Ansiedade: quando ela deixa de ser apenas uma preocupação?
- Rafaela Giusti
- 24 de jul.
- 2 min de leitura
Todos nós sentimos ansiedade em algum momento da vida.
Ela aparece antes de uma entrevista de emprego, de uma mudança importante, de uma conversa difícil ou diante de qualquer situação que represente um desafio. Nesses momentos, ela cumpre uma função importante: preparar o corpo e a mente para lidar com aquilo que percebemos como uma ameaça.
Sentir ansiedade, por si só, não é um problema.
O sofrimento começa quando ela deixa de ser uma resposta pontual e passa a ocupar espaço demais na nossa rotina.
Quando pensamos no dia seguinte antes mesmo de viver o dia de hoje. Quando o descanso vem acompanhado de culpa. Quando a mente parece incapaz de desligar, mesmo nos momentos em que tudo está aparentemente bem.
É como viver sempre alguns passos à frente da própria vida.
Nem toda ansiedade faz barulho
Existe uma imagem muito difundida da ansiedade: alguém ofegante, em crise, sem conseguir respirar.
Embora isso possa acontecer, nem sempre é assim que ela se apresenta.
Às vezes, ela é silenciosa.
Está na necessidade constante de controlar tudo. Na dificuldade em delegar tarefas. Na sensação de que nunca estamos fazendo o suficiente. Na preocupação excessiva com a opinião dos outros ou no hábito de antecipar cenários que talvez nunca aconteçam.
Em muitos casos, a ansiedade não impede a pessoa de funcionar. Pelo contrário.
Ela continua trabalhando, estudando, cuidando da casa, resolvendo problemas e dando conta de tudo.
Por dentro, porém, existe um cansaço difícil de explicar.
O que a ansiedade tenta evitar?
Costumamos enxergar a ansiedade como algo que precisa desaparecer o mais rápido possível.
Mas, na psicoterapia, às vezes fazemos uma pergunta diferente.
O que essa ansiedade está tentando evitar que você sinta?
Essa pergunta nem sempre tem uma resposta imediata.
Em alguns momentos, ela pode estar relacionada ao medo de falhar. Em outros, à dificuldade em lidar com incertezas, perdas ou mudanças. Também pode surgir quando nos afastamos de necessidades importantes ou passamos tempo demais tentando corresponder às expectativas dos outros.
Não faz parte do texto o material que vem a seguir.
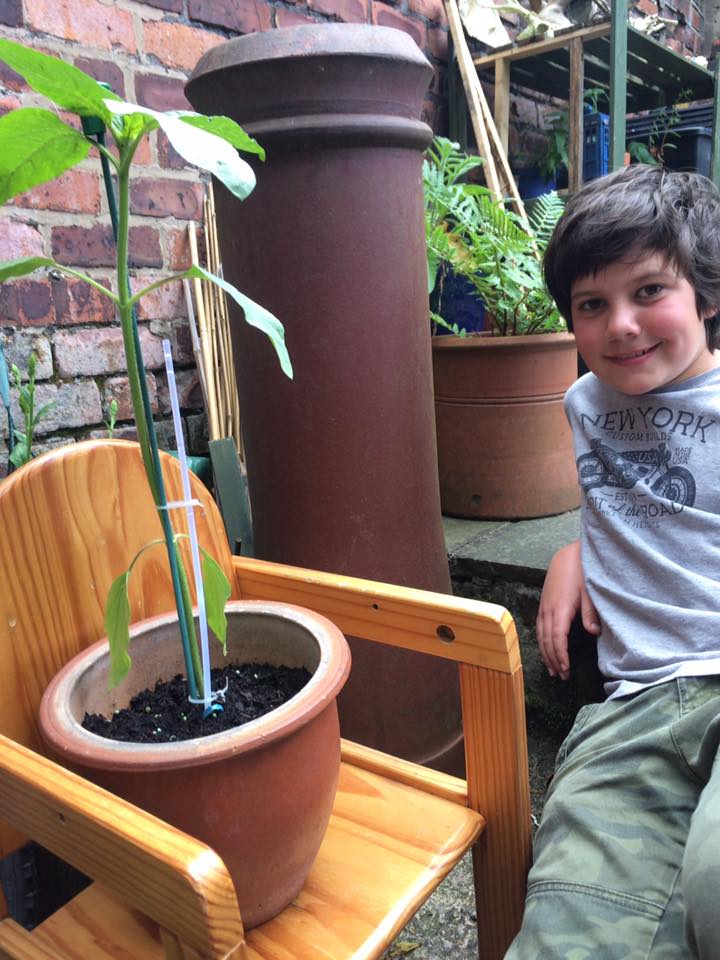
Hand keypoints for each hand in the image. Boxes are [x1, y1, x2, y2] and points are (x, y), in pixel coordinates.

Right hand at [536, 539, 599, 680]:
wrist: (569, 554)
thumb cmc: (582, 570)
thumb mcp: (590, 590)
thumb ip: (590, 612)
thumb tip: (593, 632)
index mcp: (560, 608)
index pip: (557, 638)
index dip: (560, 656)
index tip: (566, 669)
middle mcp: (548, 610)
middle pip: (547, 640)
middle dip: (553, 659)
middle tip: (562, 676)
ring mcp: (544, 607)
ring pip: (540, 635)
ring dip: (545, 653)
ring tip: (552, 669)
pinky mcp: (544, 604)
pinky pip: (539, 627)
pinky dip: (542, 642)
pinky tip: (546, 649)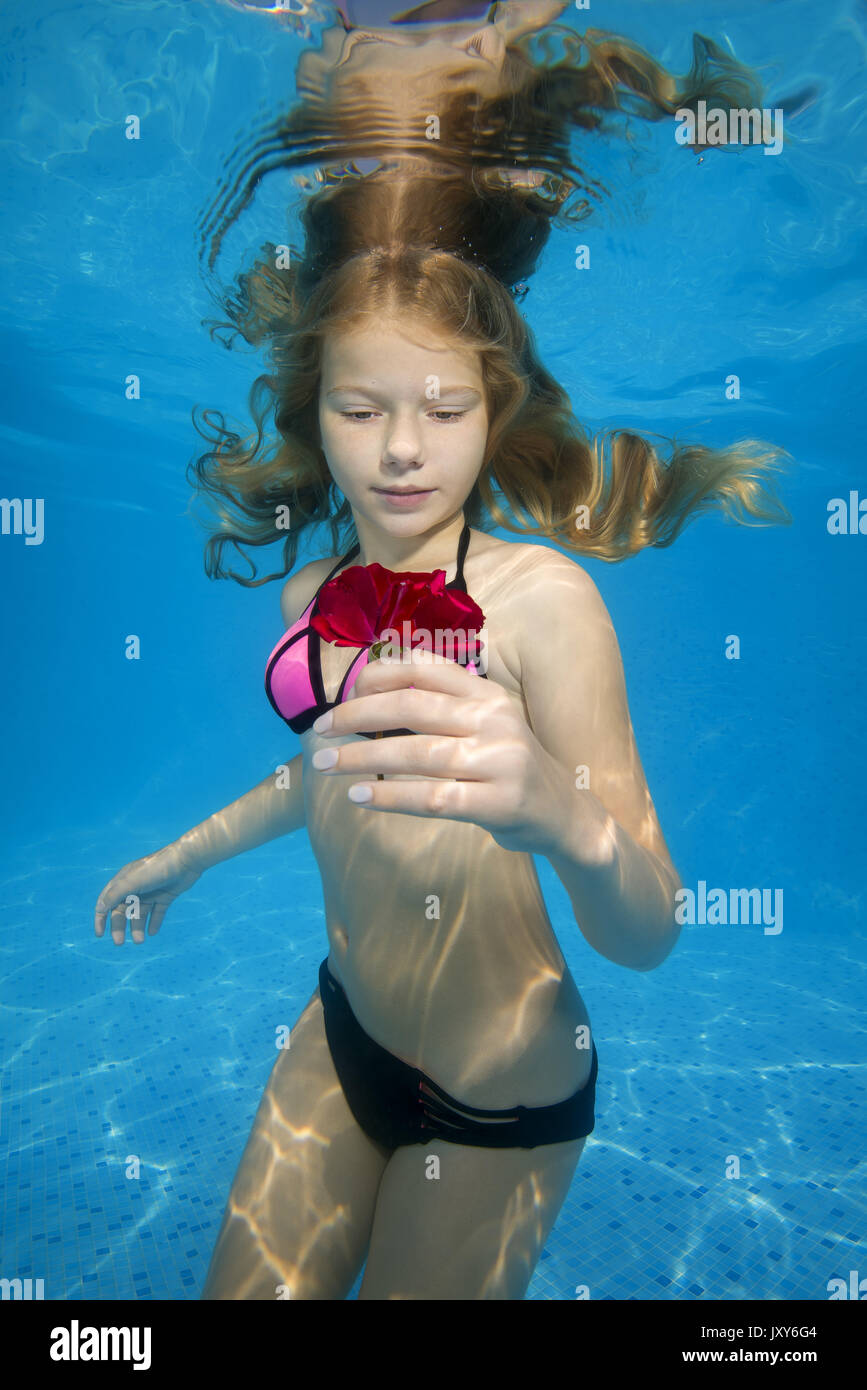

Mais do que um inimigo, a ansiedade pode funcionar como um sinal de que algo dentro de nós precisa ser escutado.
O caminho não costuma ser eliminar a ansiedade
É natural desejar que ela simplesmente desapareça.
Mas, na prática, esse nem sempre é o objetivo da terapia.
Ao longo do processo, buscamos compreender o significado daquela experiência, reconhecer os contextos em que ela aparece e desenvolver recursos para lidar com ela de forma mais saudável.
Quando entendemos o que está por trás da ansiedade, ela deixa de ser apenas um sintoma e passa a ser também uma oportunidade de conhecer aspectos importantes da nossa própria história.
Um convite
Se você se reconheceu em alguma parte deste texto, talvez não seja porque exista algo de errado com você.
Talvez seja apenas um convite para olhar com mais curiosidade e menos julgamento para aquilo que tem sentido.
Às vezes, compreender o que vivemos já é o primeiro passo para encontrar novas formas de caminhar.